### [Try it]
Print every line of text in the records below, unchanged and in the same order.

### [Data supplied]
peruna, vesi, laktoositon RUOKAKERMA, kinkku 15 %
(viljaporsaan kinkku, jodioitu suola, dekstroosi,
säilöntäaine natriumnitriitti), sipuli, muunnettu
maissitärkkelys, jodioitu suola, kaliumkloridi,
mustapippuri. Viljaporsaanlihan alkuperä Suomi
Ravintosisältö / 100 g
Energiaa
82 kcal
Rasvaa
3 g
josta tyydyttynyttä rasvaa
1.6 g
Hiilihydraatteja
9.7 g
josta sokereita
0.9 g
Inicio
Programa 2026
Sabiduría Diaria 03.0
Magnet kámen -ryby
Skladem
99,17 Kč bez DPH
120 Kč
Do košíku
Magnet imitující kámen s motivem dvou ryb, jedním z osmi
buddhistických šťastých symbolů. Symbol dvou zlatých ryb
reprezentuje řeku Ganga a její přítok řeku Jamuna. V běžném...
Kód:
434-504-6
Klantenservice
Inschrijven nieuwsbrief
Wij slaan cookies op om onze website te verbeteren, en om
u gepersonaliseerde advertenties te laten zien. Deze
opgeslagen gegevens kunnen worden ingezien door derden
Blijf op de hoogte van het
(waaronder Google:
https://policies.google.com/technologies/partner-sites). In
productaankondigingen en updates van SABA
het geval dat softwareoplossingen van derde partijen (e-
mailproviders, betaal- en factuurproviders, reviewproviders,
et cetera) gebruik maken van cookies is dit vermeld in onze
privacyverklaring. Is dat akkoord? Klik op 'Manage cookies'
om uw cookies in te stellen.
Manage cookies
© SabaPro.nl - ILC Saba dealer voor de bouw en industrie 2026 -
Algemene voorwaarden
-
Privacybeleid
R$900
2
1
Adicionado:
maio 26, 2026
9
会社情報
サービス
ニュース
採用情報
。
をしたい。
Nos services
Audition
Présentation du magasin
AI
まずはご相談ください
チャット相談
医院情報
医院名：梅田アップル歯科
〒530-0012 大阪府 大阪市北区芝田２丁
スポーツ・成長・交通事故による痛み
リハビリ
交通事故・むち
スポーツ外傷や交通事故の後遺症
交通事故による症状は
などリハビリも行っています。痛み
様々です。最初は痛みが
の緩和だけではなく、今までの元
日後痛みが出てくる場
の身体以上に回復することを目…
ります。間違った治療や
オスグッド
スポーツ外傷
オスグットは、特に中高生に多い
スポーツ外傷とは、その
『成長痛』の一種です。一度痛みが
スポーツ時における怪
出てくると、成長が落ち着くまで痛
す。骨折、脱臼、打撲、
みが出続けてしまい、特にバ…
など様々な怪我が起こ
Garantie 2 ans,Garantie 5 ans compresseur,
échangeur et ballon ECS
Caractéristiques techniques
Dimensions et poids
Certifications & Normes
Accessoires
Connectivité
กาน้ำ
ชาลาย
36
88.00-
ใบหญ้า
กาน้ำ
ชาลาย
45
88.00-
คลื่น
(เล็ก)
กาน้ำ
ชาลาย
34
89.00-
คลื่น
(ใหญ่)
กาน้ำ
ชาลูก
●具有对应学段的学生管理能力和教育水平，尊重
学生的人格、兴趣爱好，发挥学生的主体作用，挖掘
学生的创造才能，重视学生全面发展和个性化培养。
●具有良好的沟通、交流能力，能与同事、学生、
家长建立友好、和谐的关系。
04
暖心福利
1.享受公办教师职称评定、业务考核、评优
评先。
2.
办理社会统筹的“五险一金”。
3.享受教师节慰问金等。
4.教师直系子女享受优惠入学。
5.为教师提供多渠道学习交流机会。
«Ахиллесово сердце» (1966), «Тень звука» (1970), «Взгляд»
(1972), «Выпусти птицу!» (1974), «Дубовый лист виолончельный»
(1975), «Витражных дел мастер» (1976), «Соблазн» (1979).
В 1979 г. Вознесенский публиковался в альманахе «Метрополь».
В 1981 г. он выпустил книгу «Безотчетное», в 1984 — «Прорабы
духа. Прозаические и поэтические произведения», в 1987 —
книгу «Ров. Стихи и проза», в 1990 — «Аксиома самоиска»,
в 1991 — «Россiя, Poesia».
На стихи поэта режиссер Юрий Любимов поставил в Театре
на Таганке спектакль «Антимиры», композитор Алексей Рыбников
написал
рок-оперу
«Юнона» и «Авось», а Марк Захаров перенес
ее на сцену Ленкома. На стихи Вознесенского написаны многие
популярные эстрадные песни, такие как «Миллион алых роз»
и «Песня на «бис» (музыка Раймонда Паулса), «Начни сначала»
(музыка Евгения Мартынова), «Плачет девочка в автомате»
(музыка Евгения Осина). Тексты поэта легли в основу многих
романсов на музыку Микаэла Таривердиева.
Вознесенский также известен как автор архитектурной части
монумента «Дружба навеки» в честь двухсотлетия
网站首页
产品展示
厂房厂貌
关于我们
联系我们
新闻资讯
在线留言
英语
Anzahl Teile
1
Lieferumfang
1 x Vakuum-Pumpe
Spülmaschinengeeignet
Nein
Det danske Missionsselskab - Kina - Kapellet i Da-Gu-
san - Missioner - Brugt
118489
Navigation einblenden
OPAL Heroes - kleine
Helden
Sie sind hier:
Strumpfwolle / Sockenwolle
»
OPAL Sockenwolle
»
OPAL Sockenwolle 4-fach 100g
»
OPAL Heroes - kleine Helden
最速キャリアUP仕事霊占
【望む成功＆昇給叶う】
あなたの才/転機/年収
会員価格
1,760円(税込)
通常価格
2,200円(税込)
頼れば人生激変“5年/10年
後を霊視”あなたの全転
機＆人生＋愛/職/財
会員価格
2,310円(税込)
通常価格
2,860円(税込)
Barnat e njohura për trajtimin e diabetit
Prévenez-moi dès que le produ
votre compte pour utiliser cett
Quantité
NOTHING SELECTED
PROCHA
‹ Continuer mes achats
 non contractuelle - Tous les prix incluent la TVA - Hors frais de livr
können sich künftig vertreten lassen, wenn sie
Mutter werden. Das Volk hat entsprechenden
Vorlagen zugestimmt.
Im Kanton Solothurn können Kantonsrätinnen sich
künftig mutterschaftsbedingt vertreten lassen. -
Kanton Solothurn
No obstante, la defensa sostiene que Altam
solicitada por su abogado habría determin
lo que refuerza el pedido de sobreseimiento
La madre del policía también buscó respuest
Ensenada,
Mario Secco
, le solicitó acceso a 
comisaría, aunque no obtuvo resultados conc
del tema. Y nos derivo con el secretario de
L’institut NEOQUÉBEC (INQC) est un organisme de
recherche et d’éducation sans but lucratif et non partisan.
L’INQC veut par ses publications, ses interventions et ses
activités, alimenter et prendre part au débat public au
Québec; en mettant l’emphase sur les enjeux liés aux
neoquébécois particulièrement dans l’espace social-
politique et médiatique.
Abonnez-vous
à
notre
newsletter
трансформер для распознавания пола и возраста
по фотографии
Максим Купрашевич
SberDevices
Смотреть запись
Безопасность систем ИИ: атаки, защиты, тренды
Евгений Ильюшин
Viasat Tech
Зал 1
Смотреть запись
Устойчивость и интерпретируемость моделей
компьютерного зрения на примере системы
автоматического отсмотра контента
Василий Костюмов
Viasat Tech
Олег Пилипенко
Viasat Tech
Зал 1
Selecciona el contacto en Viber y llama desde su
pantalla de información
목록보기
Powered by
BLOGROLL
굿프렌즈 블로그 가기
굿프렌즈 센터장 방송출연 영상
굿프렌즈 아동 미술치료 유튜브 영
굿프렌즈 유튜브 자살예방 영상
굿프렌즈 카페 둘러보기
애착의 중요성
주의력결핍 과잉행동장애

### [Task response]
peruna, vesi, laktoositon RUOKAKERMA, kinkku 15 %
(viljaporsaan kinkku, jodioitu suola, dekstroosi,
säilöntäaine natriumnitriitti), sipuli, muunnettu
maissitärkkelys, jodioitu suola, kaliumkloridi,
mustapippuri. Viljaporsaanlihan alkuperä Suomi
Ravintosisältö / 100 g
Energiaa
82 kcal
Rasvaa
3 g
josta tyydyttynyttä rasvaa
1.6 g
Hiilihydraatteja
9.7 g
josta sokereita
0.9 g
Inicio
Programa 2026
Sabiduría Diaria 03.0
Magnet kámen -ryby
Skladem
99,17 Kč bez DPH
120 Kč
Do košíku
Magnet imitující kámen s motivem dvou ryb, jedním z osmi
buddhistických šťastých symbolů. Symbol dvou zlatých ryb
reprezentuje řeku Ganga a její přítok řeku Jamuna. V běžném...
Kód:
434-504-6
Klantenservice
Inschrijven nieuwsbrief
Wij slaan cookies op om onze website te verbeteren, en om
u gepersonaliseerde advertenties te laten zien. Deze
opgeslagen gegevens kunnen worden ingezien door derden
Blijf op de hoogte van het
(waaronder Google:
https://policies.google.com/technologies/partner-sites). In
productaankondigingen en updates van SABA
het geval dat softwareoplossingen van derde partijen (e-
mailproviders, betaal- en factuurproviders, reviewproviders,
et cetera) gebruik maken van cookies is dit vermeld in onze
privacyverklaring. Is dat akkoord? Klik op 'Manage cookies'
om uw cookies in te stellen.
Manage cookies
© SabaPro.nl - ILC Saba dealer voor de bouw en industrie 2026 -
Algemene voorwaarden
-
Privacybeleid
R$900
2
1
Adicionado:
maio 26, 2026
9
会社情報
サービス
ニュース
採用情報
。
をしたい。
Nos services
Audition
Présentation du magasin
AI
まずはご相談ください
チャット相談
医院情報
医院名：梅田アップル歯科
〒530-0012 大阪府 大阪市北区芝田２丁
スポーツ・成長・交通事故による痛み
リハビリ
交通事故・むち
スポーツ外傷や交通事故の後遺症
交通事故による症状は
などリハビリも行っています。痛み
様々です。最初は痛みが
の緩和だけではなく、今までの元
日後痛みが出てくる場
の身体以上に回復することを目…
ります。間違った治療や
オスグッド
スポーツ外傷
オスグットは、特に中高生に多い
スポーツ外傷とは、その
『成長痛』の一種です。一度痛みが
スポーツ時における怪
出てくると、成長が落ち着くまで痛
す。骨折、脱臼、打撲、
みが出続けてしまい、特にバ…
など様々な怪我が起こ
Garantie 2 ans,Garantie 5 ans compresseur,
échangeur et ballon ECS
Caractéristiques techniques
Dimensions et poids
Certifications & Normes
Accessoires
Connectivité
กาน้ำ
ชาลาย
36
88.00-
ใบหญ้า
กาน้ำ
ชาลาย
45
88.00-
คลื่น
(เล็ก)
กาน้ำ
ชาลาย
34
89.00-
คลื่น
(ใหญ่)
กาน้ำ
ชาลูก
●具有对应学段的学生管理能力和教育水平，尊重
学生的人格、兴趣爱好，发挥学生的主体作用，挖掘
学生的创造才能，重视学生全面发展和个性化培养。
●具有良好的沟通、交流能力，能与同事、学生、
家长建立友好、和谐的关系。
04
暖心福利
1.享受公办教师职称评定、业务考核、评优
评先。
2.
办理社会统筹的“五险一金”。
3.享受教师节慰问金等。
4.教师直系子女享受优惠入学。
5.为教师提供多渠道学习交流机会。
«Ахиллесово сердце» (1966), «Тень звука» (1970), «Взгляд»
(1972), «Выпусти птицу!» (1974), «Дубовый лист виолончельный»
(1975), «Витражных дел мастер» (1976), «Соблазн» (1979).
В 1979 г. Вознесенский публиковался в альманахе «Метрополь».
В 1981 г. он выпустил книгу «Безотчетное», в 1984 — «Прорабы
духа. Прозаические и поэтические произведения», в 1987 —
книгу «Ров. Стихи и проза», в 1990 — «Аксиома самоиска»,
в 1991 — «Россiя, Poesia».
На стихи поэта режиссер Юрий Любимов поставил в Театре
на Таганке спектакль «Антимиры», композитор Алексей Рыбников
написал
рок-оперу
«Юнона» и «Авось», а Марк Захаров перенес
ее на сцену Ленкома. На стихи Вознесенского написаны многие
популярные эстрадные песни, такие как «Миллион алых роз»
и «Песня на «бис» (музыка Раймонда Паулса), «Начни сначала»
(музыка Евгения Мартынова), «Плачет девочка в автомате»
(музыка Евгения Осина). Тексты поэта легли в основу многих
романсов на музыку Микаэла Таривердиева.
Вознесенский также известен как автор архитектурной части
монумента «Дружба навеки» в честь двухсотлетия
网站首页
产品展示
厂房厂貌
关于我们
联系我们
新闻资讯
在线留言
英语
Anzahl Teile
1
Lieferumfang
1 x Vakuum-Pumpe
Spülmaschinengeeignet
Nein
Det danske Missionsselskab - Kina - Kapellet i Da-Gu-
san - Missioner - Brugt
118489
Navigation einblenden
OPAL Heroes - kleine
Helden
Sie sind hier:
Strumpfwolle / Sockenwolle
»
OPAL Sockenwolle
»
OPAL Sockenwolle 4-fach 100g
»
OPAL Heroes - kleine Helden
最速キャリアUP仕事霊占
【望む成功＆昇給叶う】
あなたの才/転機/年収
会員価格
1,760円(税込)
通常価格
2,200円(税込)
頼れば人生激変“5年/10年
後を霊視”あなたの全転
機＆人生＋愛/職/財
会員価格
2,310円(税込)
通常価格
2,860円(税込)
Barnat e njohura për trajtimin e diabetit
Prévenez-moi dès que le produ
votre compte pour utiliser cett
Quantité
NOTHING SELECTED
PROCHA
‹ Continuer mes achats
 non contractuelle - Tous les prix incluent la TVA - Hors frais de livr
können sich künftig vertreten lassen, wenn sie
Mutter werden. Das Volk hat entsprechenden
Vorlagen zugestimmt.
Im Kanton Solothurn können Kantonsrätinnen sich
künftig mutterschaftsbedingt vertreten lassen. -
Kanton Solothurn
No obstante, la defensa sostiene que Altam
solicitada por su abogado habría determin
lo que refuerza el pedido de sobreseimiento
La madre del policía también buscó respuest
Ensenada,
Mario Secco
, le solicitó acceso a 
comisaría, aunque no obtuvo resultados conc
del tema. Y nos derivo con el secretario de
L’institut NEOQUÉBEC (INQC) est un organisme de
recherche et d’éducation sans but lucratif et non partisan.
L’INQC veut par ses publications, ses interventions et ses
activités, alimenter et prendre part au débat public au
Québec; en mettant l’emphase sur les enjeux liés aux
neoquébécois particulièrement dans l’espace social-
politique et médiatique.
Abonnez-vous
à
notre
newsletter
трансформер для распознавания пола и возраста
по фотографии
Максим Купрашевич
SberDevices
Смотреть запись
Безопасность систем ИИ: атаки, защиты, тренды
Евгений Ильюшин
Viasat Tech
Зал 1
Смотреть запись
Устойчивость и интерпретируемость моделей
компьютерного зрения на примере системы
автоматического отсмотра контента
Василий Костюмов
Viasat Tech
Олег Пилипенко
Viasat Tech
Зал 1
Selecciona el contacto en Viber y llama desde su
pantalla de información
목록보기
Powered by
BLOGROLL
굿프렌즈 블로그 가기
굿프렌즈 센터장 방송출연 영상
굿프렌즈 아동 미술치료 유튜브 영
굿프렌즈 유튜브 자살예방 영상
굿프렌즈 카페 둘러보기
애착의 중요성
주의력결핍 과잉행동장애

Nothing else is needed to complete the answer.